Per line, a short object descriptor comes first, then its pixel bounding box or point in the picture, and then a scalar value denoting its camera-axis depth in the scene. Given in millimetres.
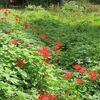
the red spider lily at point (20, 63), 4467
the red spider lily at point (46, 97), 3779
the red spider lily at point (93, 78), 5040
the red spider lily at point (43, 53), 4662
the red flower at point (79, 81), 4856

* * *

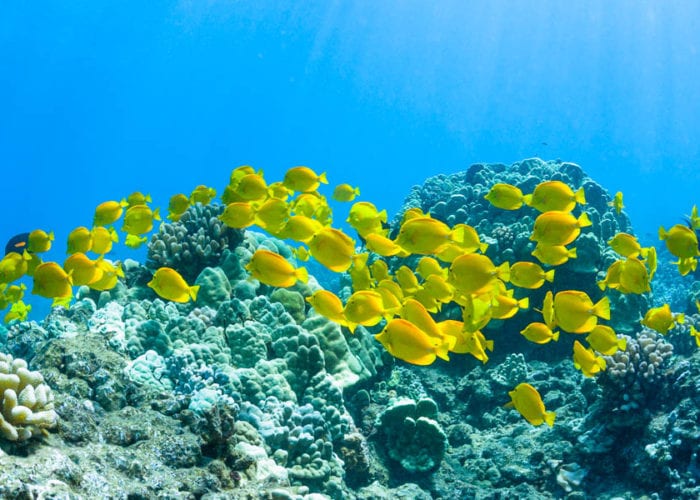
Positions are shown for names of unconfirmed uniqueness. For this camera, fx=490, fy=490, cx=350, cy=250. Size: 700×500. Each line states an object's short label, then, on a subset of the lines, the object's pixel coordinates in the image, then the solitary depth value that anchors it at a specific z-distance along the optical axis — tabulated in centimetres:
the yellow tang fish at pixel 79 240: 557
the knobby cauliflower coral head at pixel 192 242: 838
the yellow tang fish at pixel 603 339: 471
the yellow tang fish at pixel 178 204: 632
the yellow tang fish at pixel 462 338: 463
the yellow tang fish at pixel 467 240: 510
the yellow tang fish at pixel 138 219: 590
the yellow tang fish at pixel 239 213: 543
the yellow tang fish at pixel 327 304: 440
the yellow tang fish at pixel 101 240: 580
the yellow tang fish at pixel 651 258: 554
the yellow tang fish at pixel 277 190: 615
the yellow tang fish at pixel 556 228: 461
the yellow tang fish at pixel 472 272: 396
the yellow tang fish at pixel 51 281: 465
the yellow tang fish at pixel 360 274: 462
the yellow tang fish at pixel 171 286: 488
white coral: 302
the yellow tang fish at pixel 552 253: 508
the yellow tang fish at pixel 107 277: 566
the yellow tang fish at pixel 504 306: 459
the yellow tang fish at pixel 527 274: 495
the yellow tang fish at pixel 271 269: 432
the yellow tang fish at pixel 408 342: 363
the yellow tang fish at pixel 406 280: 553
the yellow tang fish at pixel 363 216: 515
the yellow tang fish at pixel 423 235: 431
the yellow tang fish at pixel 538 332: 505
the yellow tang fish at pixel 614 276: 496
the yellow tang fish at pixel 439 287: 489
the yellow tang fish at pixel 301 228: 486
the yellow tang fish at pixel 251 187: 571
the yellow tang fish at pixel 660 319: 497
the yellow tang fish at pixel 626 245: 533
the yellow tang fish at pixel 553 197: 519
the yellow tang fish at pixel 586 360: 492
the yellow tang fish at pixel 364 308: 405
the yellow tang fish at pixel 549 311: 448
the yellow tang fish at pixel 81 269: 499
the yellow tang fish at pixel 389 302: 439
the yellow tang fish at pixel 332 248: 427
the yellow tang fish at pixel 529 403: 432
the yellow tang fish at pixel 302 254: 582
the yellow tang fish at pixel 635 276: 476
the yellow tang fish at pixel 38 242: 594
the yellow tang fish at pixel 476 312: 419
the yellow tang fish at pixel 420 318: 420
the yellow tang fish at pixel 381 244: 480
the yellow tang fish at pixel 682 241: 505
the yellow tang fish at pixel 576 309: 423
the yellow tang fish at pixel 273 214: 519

--

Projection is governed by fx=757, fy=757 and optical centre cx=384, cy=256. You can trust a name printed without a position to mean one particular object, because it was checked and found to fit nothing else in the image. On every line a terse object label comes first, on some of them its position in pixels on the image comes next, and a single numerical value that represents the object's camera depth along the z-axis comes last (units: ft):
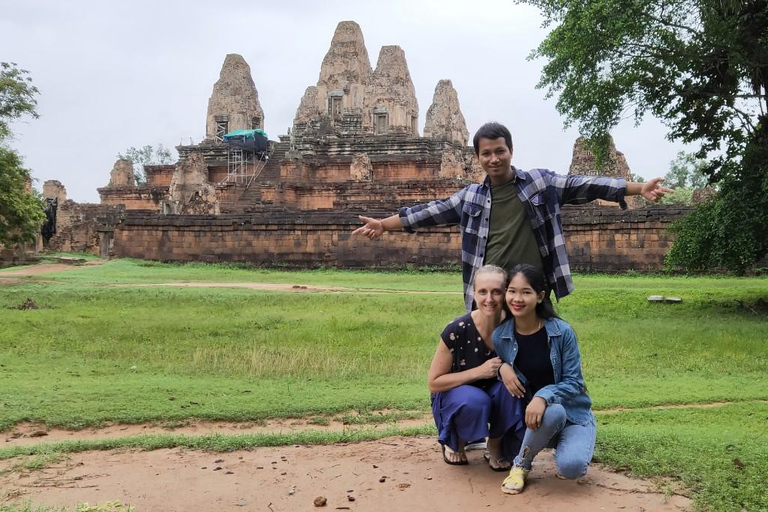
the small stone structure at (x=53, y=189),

• _TASK DESCRIPTION_: Set down, exactly as written above, each line from the one with "Per line, a" through the one with "the red flower at point (79, 81), 4856", and skip the pictures.

• _ANSWER BOX_:
Per line, a short object descriptor comes first, then its pixel bounding box or point in the picture, and then a scalar value denoting its camera-axis depth in the scene. Given in millimetres.
the red spider lily at point (20, 63), 4467
the red spider lily at point (46, 97), 3779
the red spider lily at point (93, 78), 5040
the red spider lily at point (43, 53), 4662
the red flower at point (79, 81), 4856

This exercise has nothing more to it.